Les chercheurs ont également étudié les coraux de quatre îles situées près de la pointe de la péninsule. Ceux-ci se sont avérés être fortement dégradés, avec un pourcentage élevé de coraux morts, indiquent les chercheurs. Ils ont identifié les rejets d’eaux usées, les pratiques de pêche destructrices, l’exploitation mal gérée des ressources, le dragage, l’augmentation de la couverture d’algues et l’augmentation des températures de surface de la mer comme les principales menaces à la survie des coraux.
« La plupart des pêcheurs ne comprennent pas la valeur des coraux qu’ils considèrent uniquement comme un obstacle à la pêche, les coraux s’emmêlant dans les filets de pêche », explique Arulananthan.
Pour résoudre ce problème, Arulananthan a organisé une série de discussions de sensibilisation avec les communautés de pêcheurs de Jaffna, leur apprenant la valeur des coraux en tant que principal lieu de reproduction des poissons qu’ils pêchent.
Elle a également organisé des conférences pour les élèves des écoles de Jaffna afin de les sensibiliser à la valeur des coraux en tant qu’écosystèmes. Elle dit avoir constaté que la communauté comprenait peu ou pas du tout le rôle clé que jouent les coraux en tant que tampon naturel lors des marées hautes, et notamment pour réduire l’impact du tsunami de 2004 dans l’océan Indien.
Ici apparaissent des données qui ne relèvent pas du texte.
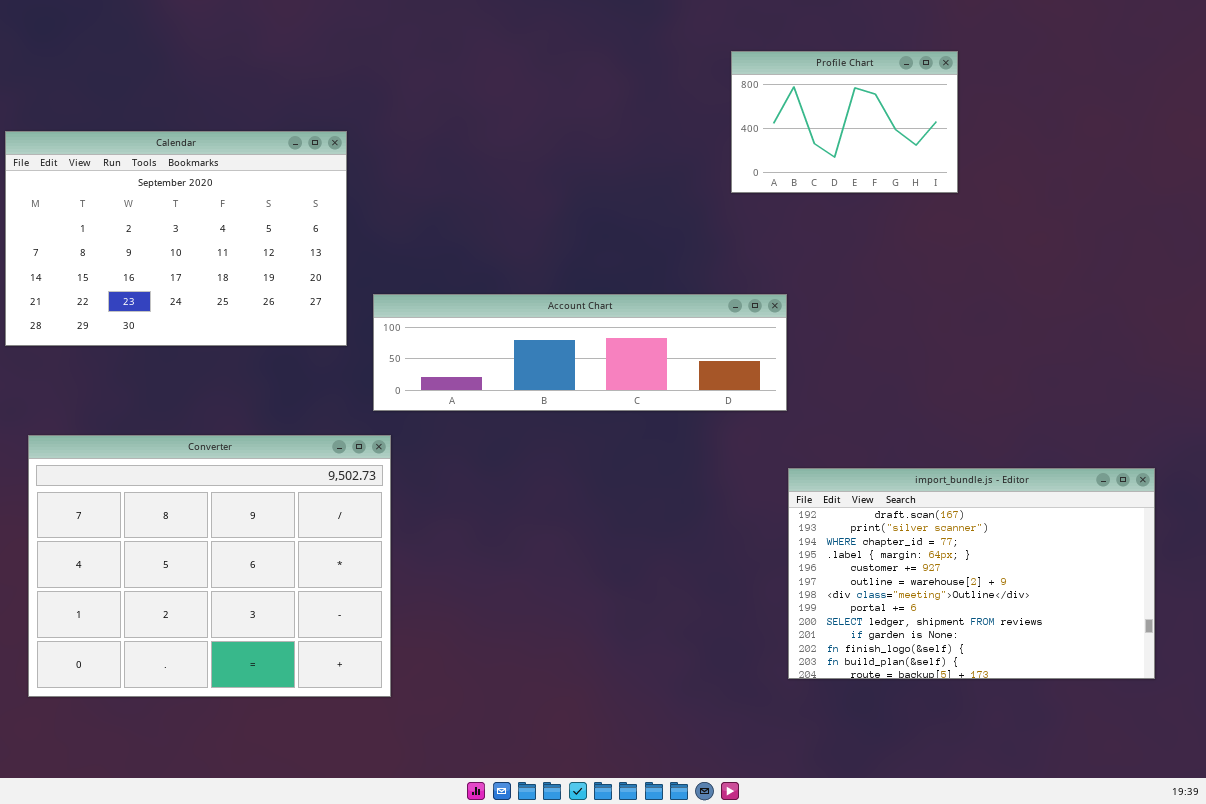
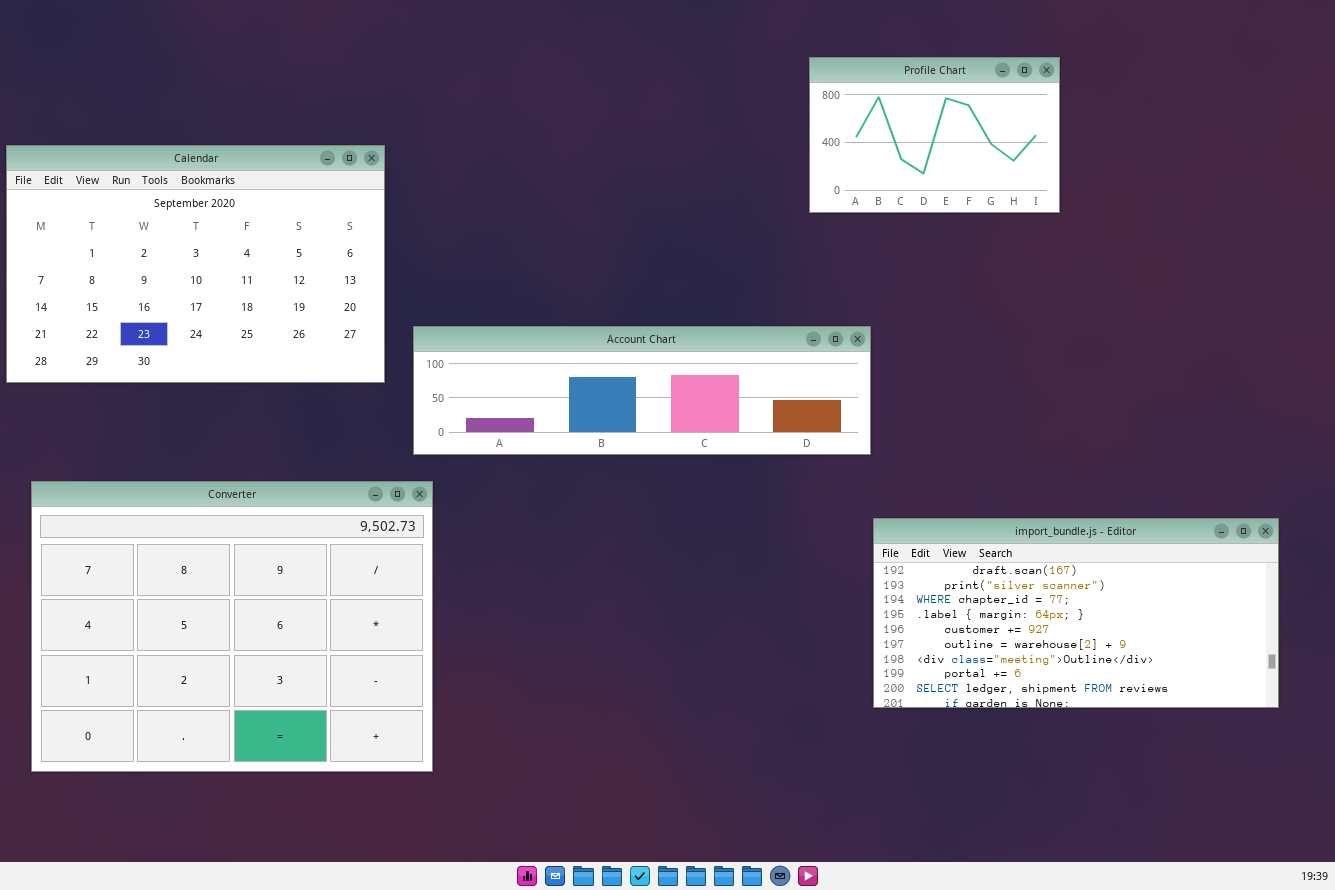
import_bundle.js - Editor: [788,468,1155,679] -> [873,518,1279,708], resized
Le co-auteur de l’étude, Sivashanthini Kuganathan, chef du département des sciences de la pêche à l’université de Jaffna, a déclaré que le manque de financement pour la poursuite des recherches entrave la poursuite des études.
L’éminent expert sri-lankais en coraux, Arjan Rajasuriya, ancien agent de recherche à la NARA, qui n’a pas participé à l’étude, a salué les nouvelles découvertes comme enrichissant l’ensemble des connaissances sur les coraux du nord du Sri Lanka.
« En raison des longues années de conflit violent, la plupart de nos travaux n’ont pas été effectués dans les eaux du nord », déclare Rajasuriya, l’un des rares chercheurs à avoir étudié de manière constante les coraux de la région de Jaffna.
Selon Rajasuriya, les résultats d’études comme la récente étude et la sienne devraient éclairer la prise de décision en matière de conservation et de gestion des coraux. Mais malheureusement, dit-il, ce n’est pas le cas au Sri Lanka.